Lehrer depicts a pattern in this trend between the arts and science, demonstrating that in the wake of emerging new ideas, the consciousness that emerges often affirms the artistic values of freedom, will, possibility, creativity, imagination, chaos, playfulness and above all, meaning-making, while overturning ideas of genetic predestination, all forms of rational and biological determinism, the "knowledge/information" model of DNA and memory, and the general scientific definition of humans as the rational animal. Lehrer repeatedly demonstrates that an authentic epistemology based on true understanding can be found just as well in a literary and aesthetic approach to life as it can to a supposedly true scientific approach, requiring dialogue between entities, multiple interpretations, flexibility, while at the same time, in order to satisfy us, a degree of cohesion and elegance.

Some exciting questions:

If personal identity, or the mind and interior self, is linked to the brain and our genetic DNA, what does it mean if our brains are constantly regenerating and if our DNA at a fundamental level remains inscrutable? If personal identity, or the mind and the interior self, are linked to our experiences and memories, what does it mean if our memories are plastic and only truly "exist" in the active process of retrieving them when we need to "fill in the blanks"?

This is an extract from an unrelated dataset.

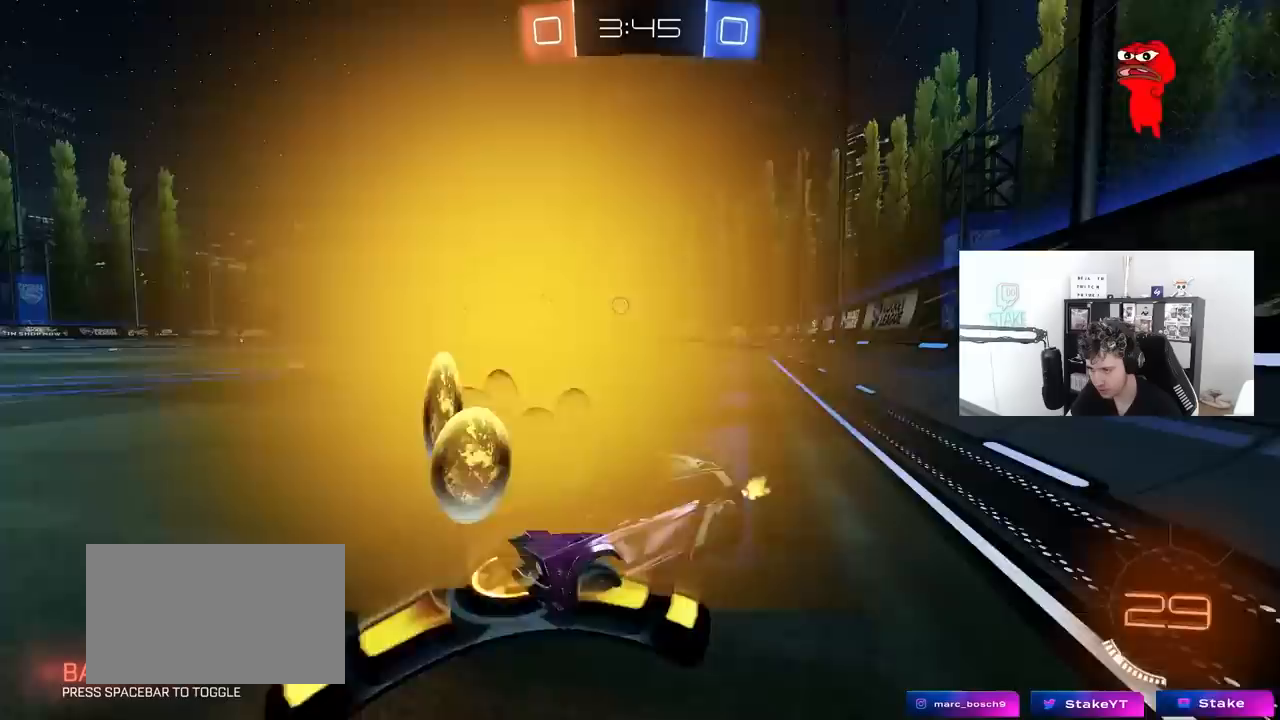
{"keys": ["d", "shift", "w"], "mouse": ["left", "right"], "mouse_move": "still", "events": [[267, "d", "up"], [317, "mouse_right", "down"], [367, "shift", "down"], [417, "d", "down"], [417, "mouse_right", "up"], [467, "mouse_right", "down"]]}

Thus, neither objective matter (ie. DNA) nor subjective experience (memories and identity) is reliable. Both seem to be vaguely coherent, patchwork blankets.

While to some the prospect is frightening, I see the disenchantment with Science Ltd., as well as Humanism Ltd. (which perhaps too often associates our dignity and importance with our rationality) as a an opportunity to elevate and expand the appreciation of art and acknowledge our beautifully constructed identity. Our common coat of arms.